Nach Jahren der Untätigkeit hat eine Kommission aus mehreren Akteuren im August 2012 fünf indigene Reservationen anerkannt. Drei von ihnen - Isconahua, Murunahua and Mashco-Piro - liegen in der östlichen Region Ucayali. Das Schutzgebiet Madre de Dios befindet sich in der südöstlichen Region mit dem gleichen Namen, und die Kugapakori-Nahua-Nanti-Reservation liegt im südperuanischen Cusco. Dort leben auch die ethnischen Matsiguenga und Yora. Außerdem befindet sich hier ein Teil des Gasfeldes 88.


Bisher fehlt Zustimmung des Präsidenten

Bisher sind die fünf Schutzgebiete zu "territorialen Reservationen" deklariert worden, sollen aber demnächst in "indigene Reservationen" umbenannt werden, eine Kategorie, die 2007 per Gesetz eingeführt worden war, um isolierte Völker besser schützen zu können. Der Vizeminister für interkulturelle Angelegenheiten stellte den Vorschlag in der ersten Märzwoche vor. Der Vorschlag wird derzeit vom Präsidenten des Ministerrats geprüft.

Für Julio Ibáñez, einem Anwalt der Inter-Ethnischen Vereinigung für die Entwicklung des peruanischen Regenwaldes (AIDESEP), müssen indigene Organisationen ein Mitspracherecht in der Kommission erhalten, die zuständig ist für die Deklarierung geschützter Reservationen. Bisher sitzen in der Kommission Vertreter der Regierung sowie von lokalen Verwaltungen und von Universitäten. Unterstützt wird diese Forderung auch von Vilca selbst. Er gab gegenüber IPS an, seine Abteilung sei gerade dabei, einen Vorschlag aufzusetzen, um Vertreter von Indigenen in die Kommission aufzunehmen.

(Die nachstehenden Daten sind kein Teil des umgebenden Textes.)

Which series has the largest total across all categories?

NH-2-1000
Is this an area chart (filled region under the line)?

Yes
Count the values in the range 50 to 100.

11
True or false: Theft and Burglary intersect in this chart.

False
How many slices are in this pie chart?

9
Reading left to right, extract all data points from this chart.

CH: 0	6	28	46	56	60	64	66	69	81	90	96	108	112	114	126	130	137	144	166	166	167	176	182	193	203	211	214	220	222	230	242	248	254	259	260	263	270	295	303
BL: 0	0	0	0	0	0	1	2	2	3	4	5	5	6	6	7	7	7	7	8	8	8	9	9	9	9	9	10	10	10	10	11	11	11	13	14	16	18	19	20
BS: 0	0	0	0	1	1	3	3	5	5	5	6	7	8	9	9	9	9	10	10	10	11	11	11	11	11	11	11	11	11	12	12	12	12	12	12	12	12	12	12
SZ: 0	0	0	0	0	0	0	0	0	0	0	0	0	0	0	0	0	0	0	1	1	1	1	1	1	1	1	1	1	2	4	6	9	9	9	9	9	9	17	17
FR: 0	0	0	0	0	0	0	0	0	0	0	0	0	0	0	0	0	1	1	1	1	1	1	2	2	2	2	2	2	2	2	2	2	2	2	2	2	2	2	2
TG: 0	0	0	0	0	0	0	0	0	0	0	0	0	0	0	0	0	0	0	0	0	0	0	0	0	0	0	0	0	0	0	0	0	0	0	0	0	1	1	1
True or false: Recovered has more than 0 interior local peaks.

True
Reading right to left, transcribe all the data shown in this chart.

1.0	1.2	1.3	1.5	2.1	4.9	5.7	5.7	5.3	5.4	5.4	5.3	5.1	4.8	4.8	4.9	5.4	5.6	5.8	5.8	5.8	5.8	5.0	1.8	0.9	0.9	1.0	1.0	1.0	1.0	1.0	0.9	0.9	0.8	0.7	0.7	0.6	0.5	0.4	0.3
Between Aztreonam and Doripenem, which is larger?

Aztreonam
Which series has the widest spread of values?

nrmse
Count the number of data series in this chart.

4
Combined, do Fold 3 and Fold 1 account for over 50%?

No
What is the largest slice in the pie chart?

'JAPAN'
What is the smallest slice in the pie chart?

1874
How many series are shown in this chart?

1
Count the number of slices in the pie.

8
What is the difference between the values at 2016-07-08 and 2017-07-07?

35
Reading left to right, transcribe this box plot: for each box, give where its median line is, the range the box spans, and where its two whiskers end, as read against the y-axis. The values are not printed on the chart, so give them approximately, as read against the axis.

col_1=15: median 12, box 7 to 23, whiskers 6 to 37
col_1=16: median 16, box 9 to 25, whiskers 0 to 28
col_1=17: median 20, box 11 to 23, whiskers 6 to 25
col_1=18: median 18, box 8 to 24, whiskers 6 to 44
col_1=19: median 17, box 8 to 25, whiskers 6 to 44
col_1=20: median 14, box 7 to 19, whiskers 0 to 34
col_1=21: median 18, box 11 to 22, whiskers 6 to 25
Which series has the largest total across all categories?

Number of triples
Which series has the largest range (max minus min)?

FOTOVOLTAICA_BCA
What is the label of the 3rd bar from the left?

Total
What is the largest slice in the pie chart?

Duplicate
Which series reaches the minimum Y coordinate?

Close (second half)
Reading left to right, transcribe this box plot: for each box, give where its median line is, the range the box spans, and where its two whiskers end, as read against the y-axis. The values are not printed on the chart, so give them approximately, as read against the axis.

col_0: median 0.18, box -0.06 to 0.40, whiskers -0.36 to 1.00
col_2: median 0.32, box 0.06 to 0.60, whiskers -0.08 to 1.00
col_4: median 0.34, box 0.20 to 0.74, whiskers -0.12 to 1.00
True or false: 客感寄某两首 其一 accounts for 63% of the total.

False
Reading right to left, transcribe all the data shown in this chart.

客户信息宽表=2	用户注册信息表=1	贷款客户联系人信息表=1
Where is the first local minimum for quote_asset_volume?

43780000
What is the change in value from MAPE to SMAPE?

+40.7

Die Kommission wurde Mitte des Jahres 2012 wiederbelebt. Seitdem hat sie sich auch schon mit anderen Konflikten befasst, darunter die Frage der Anerkennung von fünf anderen Reservationen. Der Antrag dazu wurde bereits vor mehr als zehn Jahren gestellt. Vilca hat die Akten zu dem Fall erst im Dezember erhalten. Er räumte ein, dass sich der Staat lange Zeit nicht ausreichend um die Rechte der Indigenen gekümmert habe, nun aber sein Versagen wiedergutmachen wolle.

Darüber hinaus will er dafür sorgen, dass die Reservationen auch personell geschützt werden. Bisher hat nur das Kugapakori-Nahua-Nanti-Reservat einen Kontrollposten, doch das soll sich bald ändern.


Bedrohung durch Öl- und Gasförderung

Die Indigenen haben mit unterschiedlichen Bedrohungen zu kämpfen, darunter der illegalen Öl- und Gasförderung. Das argentinische Unternehmen Pluspetrol, das hinter dem Camisea-Gas-Konsortium steckt, das in Feld 88 Gas fördert, will seine Aktivitäten nun auf die Kugapakori-Nahua-Nanti-Reservation ausweiten. Darin befinden sich drei indigene Siedlungen, die kaum Kontakt zur Außenwelt haben: Santa Rosa de Serjali, Montetoni und Marankeato.

Die Behörde, die für die Vergabe von Konzessionen für die Öl- und Gasförderung zuständig ist, hat das Vorhaben bereits 2010 abgenickt. Pluspetrol legte einen Plan vor, nach dem auch die örtliche Bevölkerung ein Mitspracherecht erhalten soll.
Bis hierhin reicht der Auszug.